Além disso, o Hip-Hop nasceu como meio de sobrevivência material, as festas sempre foram meio de subsistência para quem se envolvia com o Hip-Hop. O próprio Afrika Bambaataa, que ganhava a vida como DJ, caracteriza os pioneiros, então fascinados com o fato de estarem ganhando algum dinheiro com aquela cultura, como "jovens empreendedores" (GOSA, 2015, p.62), muito antes da retórica neoliberal do empreendedorismo popularizar este termo entre as classes trabalhadoras. Mais ainda, o autor chega a nomear o "empreendedorismo de rua" como o sexto elemento da cultura Hip-Hop, associando-o à necessidade material urgente e inescapável daquelas pessoas, que precisavam de qualquer forma conseguir alguma renda para sobreviver na condição de formalmente desempregado. O Rap, desde o seu nascimento, foi sustento para o povo preto.

Precisamos olhar criticamente para a lógica estrutural que coloca o Hip-Hop para os pretos, e pretas, como ação social, e para o branco como oportunidade de negócio.


A edição de 2023

Os principais patrocinadores da edição de 2023 foram Amazon Music, Kenner, Filtr, selo da Sony Music, e Tiger. E quando o lineup da edição 2023 foi divulgado, um nome chamou atenção do público: Luisa Sonza. Com um processo de racismo que ela carregou durante quatro anos, a artista foi escalada provavelmente para divulgar o novo feat. com Xamã, uma das atrações do festival. Luisa já era artista Sony e Xamã havia recém assinado um contrato para um projeto especial com a gravadora.

A pressão do público, de influenciadores e artistas como Flora Matos, que também estava na programação, fez a curadoria do festival recuar e substituir Luisa Sonza por Don L.

O local escolhido e divulgado durante meses foi o Parque dos Atletas, mas no dia 2 de fevereiro, a produção divulgou uma troca de endereço.

“Faltando 10 dias para a realização da sua quarta edição, o REP Festival anunciou na quarta-feira a mudança de sua Cidade do Rap (que na edição de 2022 estava no Parque dos Atletas, na Barra) para um terreno de 240 mil metros quadrados em Guaratiba, na Av. Dom João IV, após a estação Mato Alto do BRT (continuação da Av das Américas, sentido Zona Oeste)” - O Globo

Logo após o anúncio, muitas pessoas, por motivos óbvios, solicitaram a devolução do valor dos ingressos. No perfil do festival no Reclame Aqui, é possível encontrar reclamações de pessoas desde a data da divulgação da mudança.
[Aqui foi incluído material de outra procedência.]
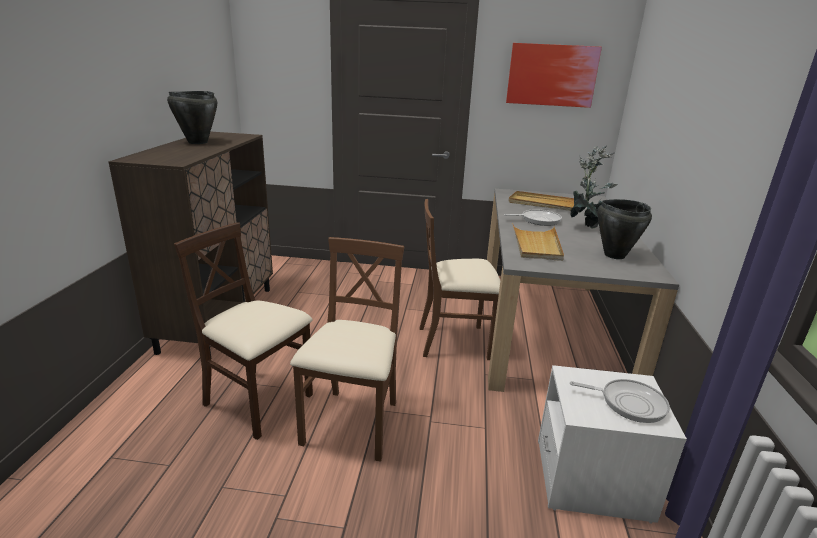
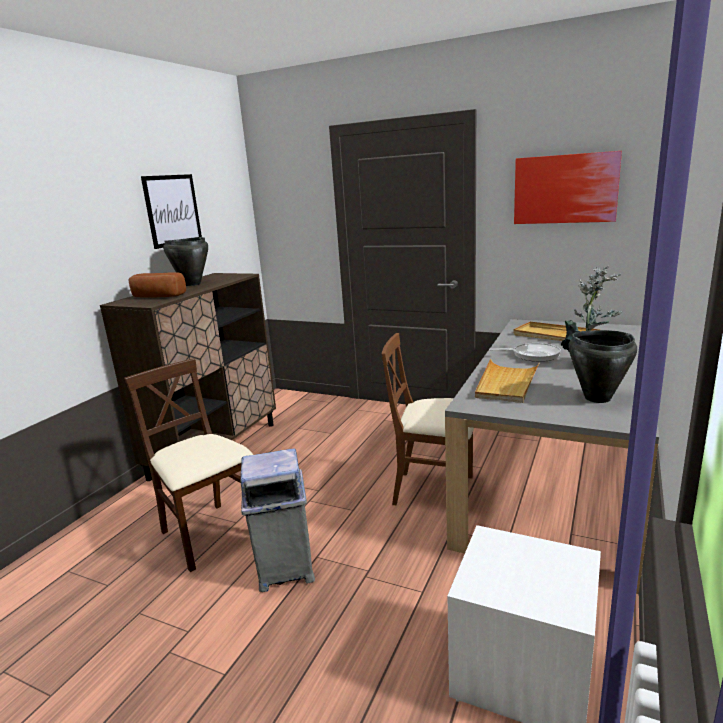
camera: 20 degrees right, 5 degrees down
(169, 58) = (172, 210): none -> picture
(173, 154) = (157, 297): none -> bread
(352, 424) = (284, 569): brown chair -> grey trash can
(628, 403) = (543, 581): frying pan -> none

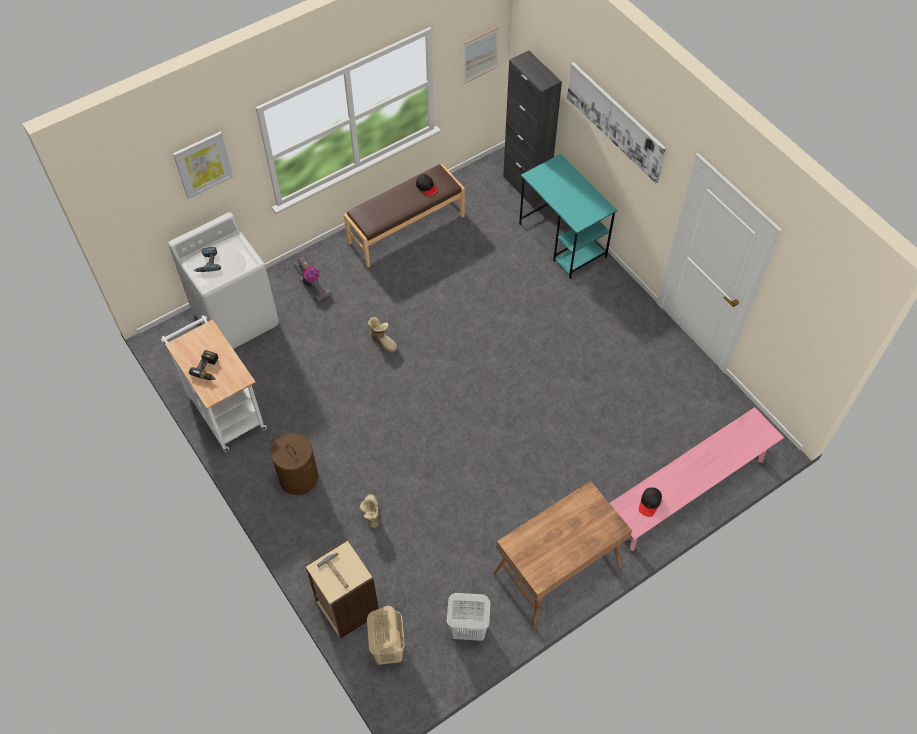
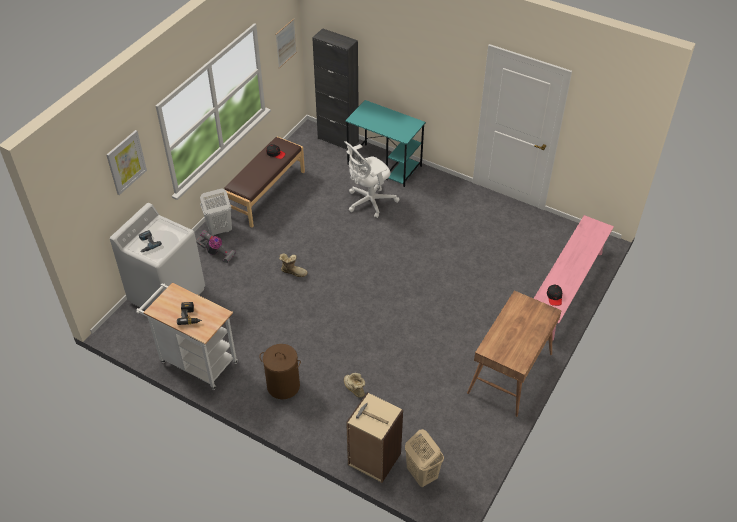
camera: 25 degrees left, 10 degrees down
(467, 629) = (471, 437): white laundry basket -> white laundry basket (219, 230)
(517, 283) = (369, 202): none -> white office chair
(615, 121) = (411, 51): picture -> none

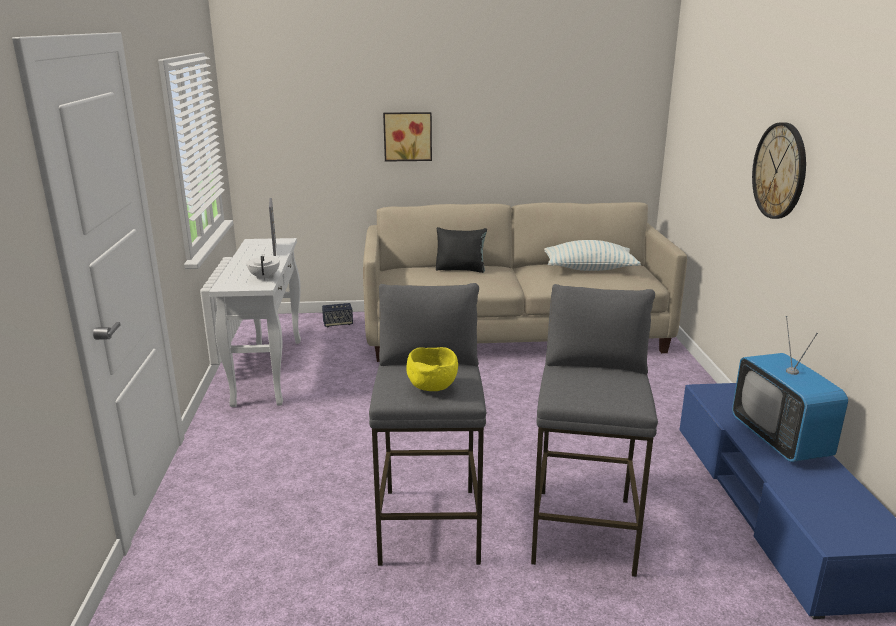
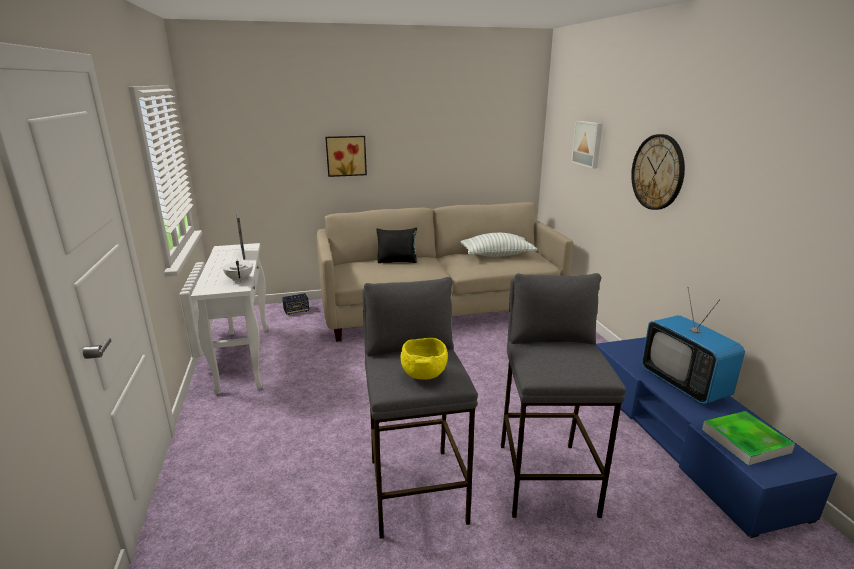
camera: 10 degrees left, 0 degrees up
(712, 129) = (588, 143): none -> picture
(828, 506) = (745, 441): none -> tray

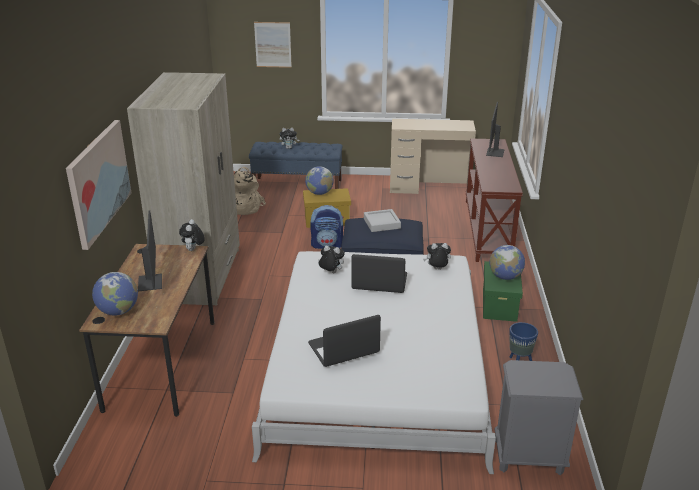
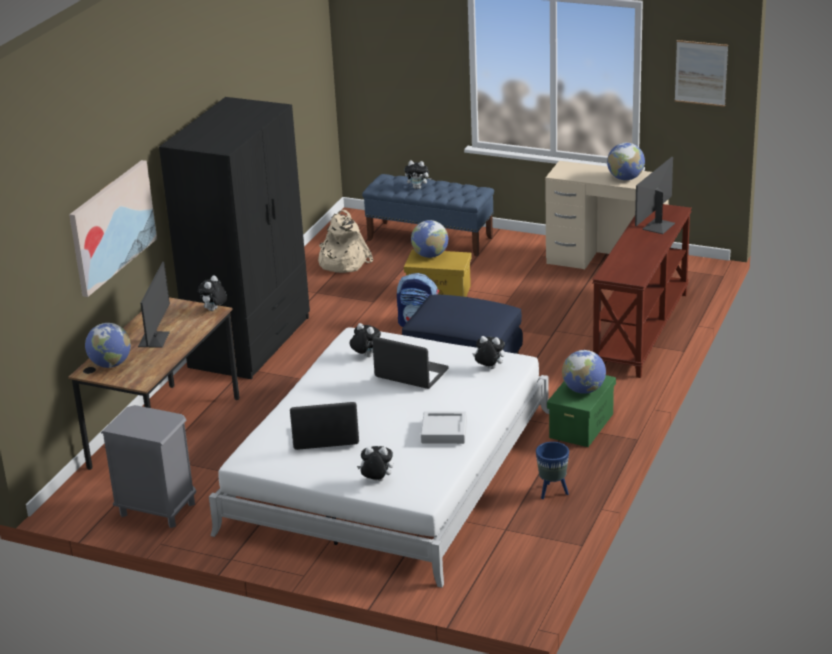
camera: 20 degrees right, 0 degrees up
(201, 275) = (251, 342): beige wardrobe -> black wardrobe
(273, 44) = (408, 47): picture -> picture (701, 73)
(381, 223) = (462, 305): grey tray -> grey tray (444, 431)
(416, 385) = (376, 481): none -> plush toy
(447, 125) = (625, 178): none -> globe
(528, 457) = (489, 579): grey nightstand -> grey nightstand (156, 509)

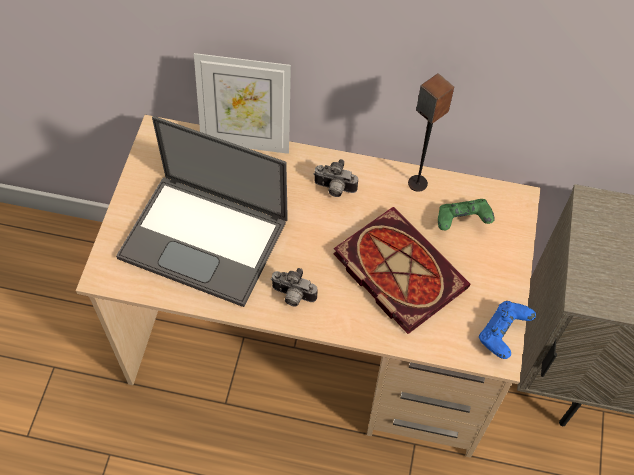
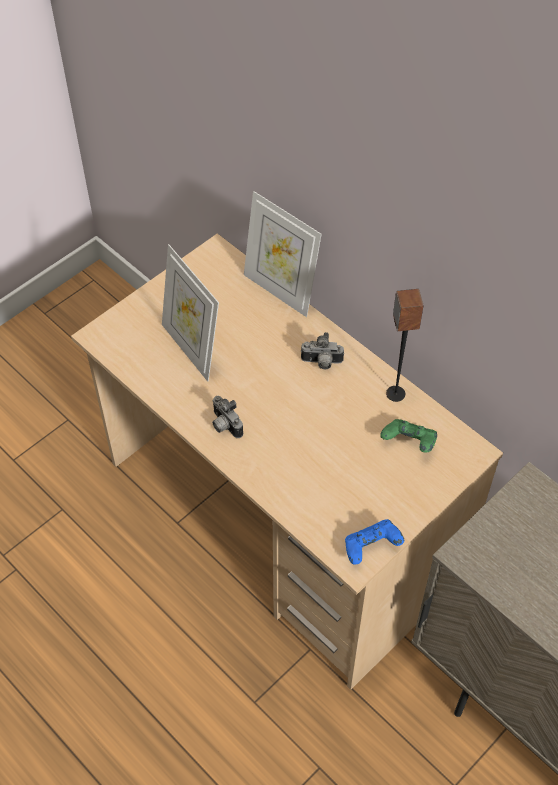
camera: 35 degrees right, 5 degrees down
(206, 238) = (192, 348): laptop -> picture frame
(334, 189) = (321, 363): camera -> camera turned 45 degrees counterclockwise
(395, 270) = (322, 451): book -> none

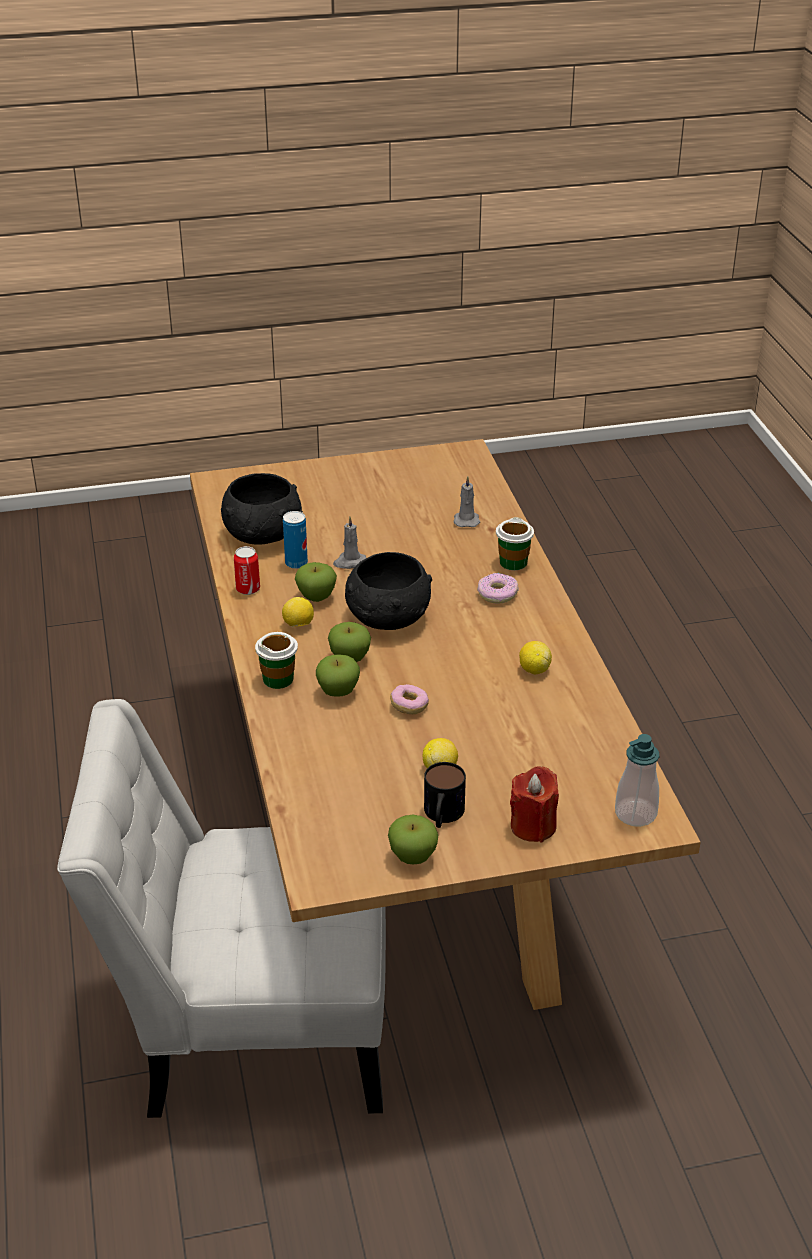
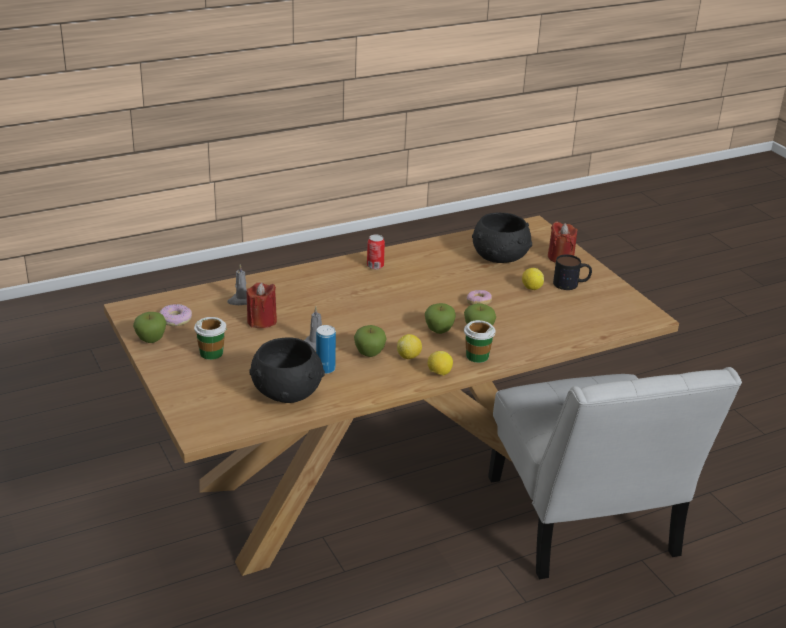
camera: 105 degrees left, 5 degrees down
(248, 589) = (371, 386): can -> can (375, 266)
(387, 618) = (384, 321): black bowl -> black bowl (500, 257)
(413, 857) = (610, 290): apple -> apple (151, 340)
(415, 531) = (262, 321): none -> red candle
(497, 594) = (337, 282): donut -> donut (175, 320)
(513, 562) = (294, 279): cup -> cup (211, 353)
(534, 670) = (418, 264): lemon -> lemon (439, 373)
(635, 813) = (530, 231): soap dispenser -> none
Segundo Cléber, CEO da Somma, a mudança de local não foi visando lucro, mas sim para comportar o público que cresceu.

A expectativa era receber mais de 100 mil pessoas ao longo dos dois dias de festival. Mas,

“com a estrutura inacabada, o primeiro e único dia de apresentações, [no] sábado, foi marcado por atrasos, filas nos ônibus, lama e até animais silvestres, como cobras, rãs e sapos. Depois da chuva que varou noite a dentro e a repercussão negativa entre os internautas, os shows de domingo foram cancelados. Em comunicado, a organização afirmou que a decisão foi tomada pensando na segurança do público, dos artistas e da equipe técnica.” - O Globo

Poucos dias depois, Rafael Liporace, também sócio do Rep Festival e do Tardezinha, pediu desculpas.

Liporace usou as redes sociais para se manifestar, para pedir desculpas ao público e aos artistas. Em um vídeo, publicado na conta do Instagram do produtor, ele contou que a equipe foi informada de "possíveis problemas" no Parque Olímpico um mês antes da realização do evento. Neste momento, segundo Liporace, 85 mil pessoas já haviam adquirido entradas para os dois dias de shows.

A prefeitura, porém, não havia autorizado o uso do local para a festa. Com isso, foi preciso mudar o endereço para Barra de Guaratiba. "Aí vocês me perguntam: por que não abrimos venda só com o local assinado em contrato? Porque não é essa a dinâmica de eventos no Rio de Janeiro. E a gente não pode ir contra o sistema", explicou Rafael, alegando que as duas últimas edições do festival também tiveram venda de ingressos aberta sem a devida autorização do espaço pelas autoridades públicas.” - O Globo

No entanto, O Globo apurou que a produção sabia há pelo menos sete meses que o evento não poderia acontecer no Parque Olímpico.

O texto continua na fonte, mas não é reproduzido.